[DOCUMENT]:
* Begin *

But what I do know is that the he-said, she-said attacks upon one another by solar and nuclear advocates have poisoned every echelon of the energy policy discourse, from the blogosphere all the way up to policymaking. Global warming is a huge challenge. It will require every low-carbon technology we have. Putting all of our eggs in either the solar or nuclear basket presumes knowledge of the future path of those technologies that nobody actually has.
Our best shot at transitioning to a low-carbon energy future is to bet on a broad portfolio of low-carbon technologies. What we need are not technology-neutral policies but technology-specific policies that provide support for key energy technologies all the way from research to demonstration to deployment and commercialization. Establishing a broad consensus for that kind of portfolio approach would go along way to taking the edge off of discussions about nuclear versus renewable energy technology.
A few years ago, I got into a similar tiff with Stephen Lacey, who then worked with Joe Romm at the Climate Progress blog and is now a Senior Editor at Greentech Media. Since then, I’d say both of us have had the opportunity to better understand the promises and obstacles remaining for our favored technologies. In a recent exchange, Stephen shared with me the ways in which his views, and just as importantly his posture, toward climate mitigation and energy technology have changed. With his permission, I’ll leave the last word to him:
The tribal warfare that is so common in debates about the low-carbon energy transition has burned me out. After watching and participating in these debates over the years — feeling like I always need to have the ‘right' answer — I’ve come to believe they are more about posturing than addressing the hard realities of energy.
I know most people are well meaning. I believe a robust and sometimes heated debate is healthy. But when we constantly pit ourselves against different tribes, we shut off a chance to seriously consider the merits of their arguments.
I’ve fallen victim to this tribalism in the past. However, as I’ve realized over the years how difficult it will be to serve 9 billion people with cheap, clean, abundant energy, I want to open myself up to more ideas on how to do that — not less.

* End *

[EXERCISE SET]:
A – Answer these questions using the passage on solar and nuclear advocates:
(i) What position does Stephen Lacey now hold, and at which publication?
(ii) What kind of policies does the passage say are needed instead of technology-neutral ones?
(iii) How many people does Lacey say will need cheap, clean, abundant energy?
B – Please pull out everything in the passage on solar and nuclear advocates from "Our best shot" down to "renewable energy technology.", word for word.

Extracted records:
* Begin *

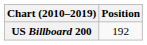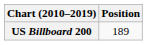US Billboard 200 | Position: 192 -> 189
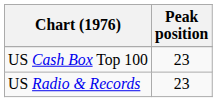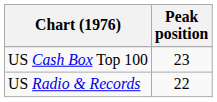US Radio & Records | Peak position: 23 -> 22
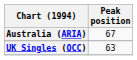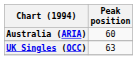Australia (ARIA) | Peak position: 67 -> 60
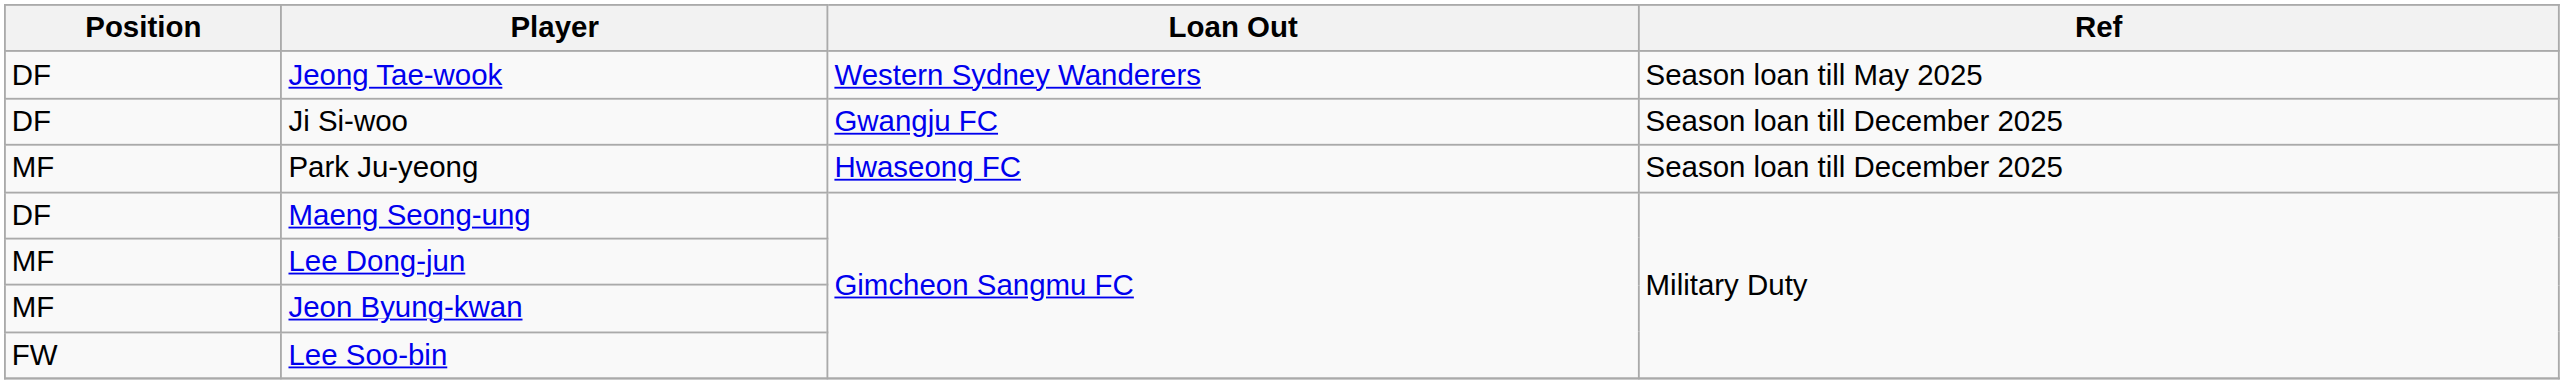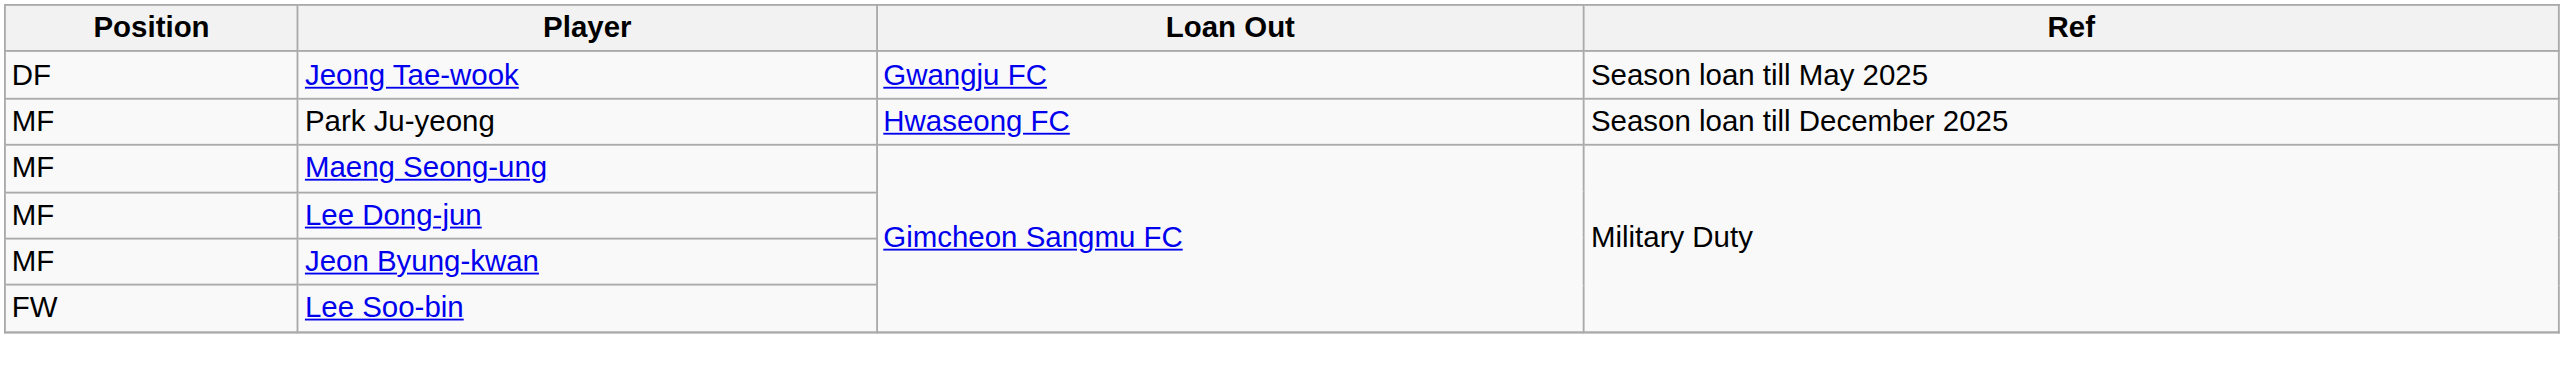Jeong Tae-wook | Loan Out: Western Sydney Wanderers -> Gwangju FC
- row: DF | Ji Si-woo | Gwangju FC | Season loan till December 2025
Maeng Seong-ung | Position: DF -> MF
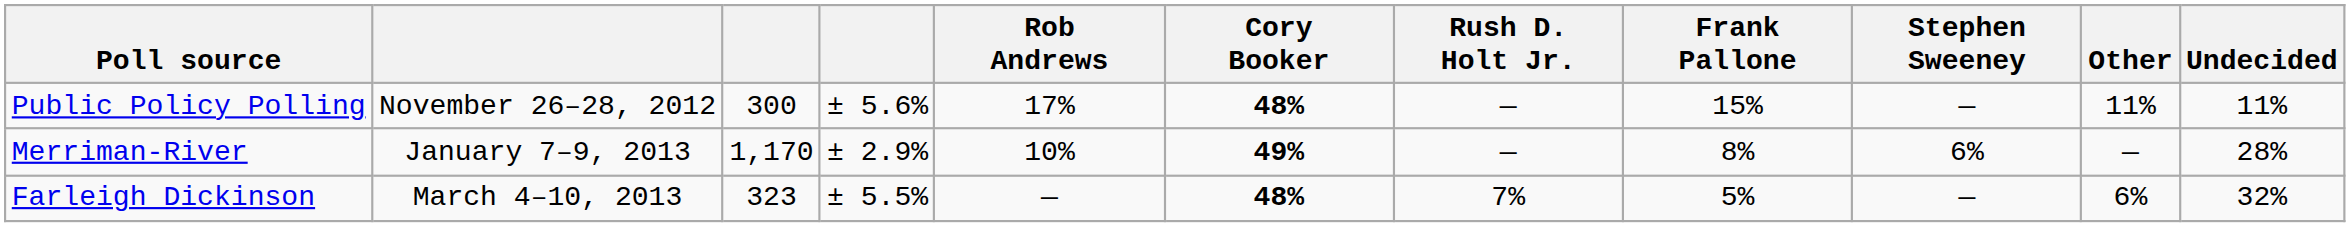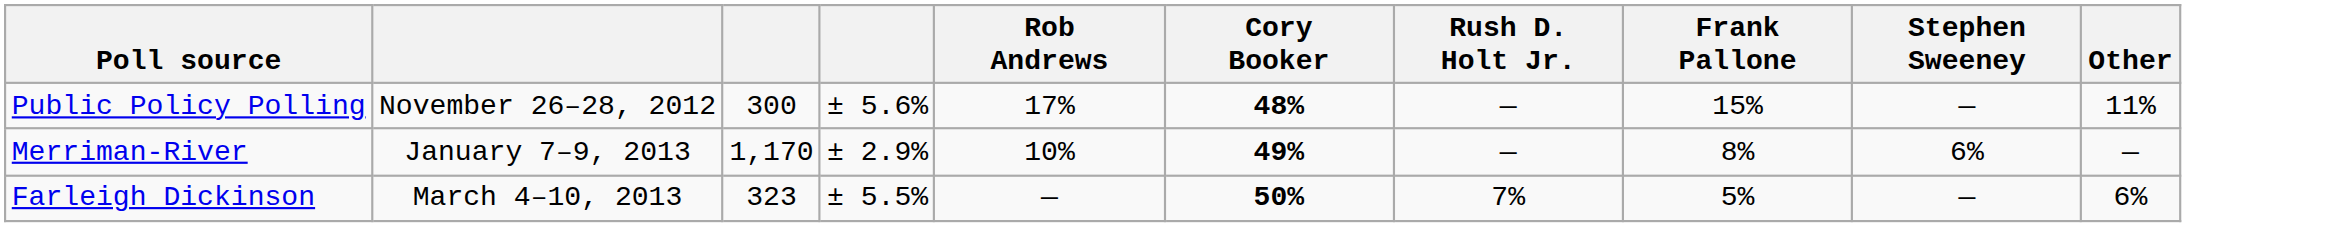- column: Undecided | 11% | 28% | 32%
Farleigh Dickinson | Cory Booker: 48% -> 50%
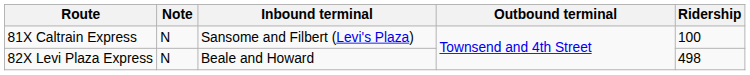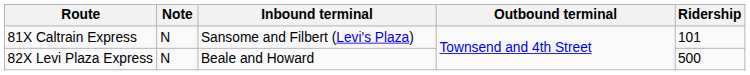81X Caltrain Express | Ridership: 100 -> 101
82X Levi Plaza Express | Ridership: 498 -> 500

* End *

[TASK-BY-TASK ANSWERS]:
A –
(i) Senior Editor at Greentech Media.
(ii) Technology-specific policies that support key energy technologies from research to demonstration to deployment and commercialization.
(iii) 9 billion.

B –
Our best shot at transitioning to a low-carbon energy future is to bet on a broad portfolio of low-carbon technologies. What we need are not technology-neutral policies but technology-specific policies that provide support for key energy technologies all the way from research to demonstration to deployment and commercialization. Establishing a broad consensus for that kind of portfolio approach would go along way to taking the edge off of discussions about nuclear versus renewable energy technology.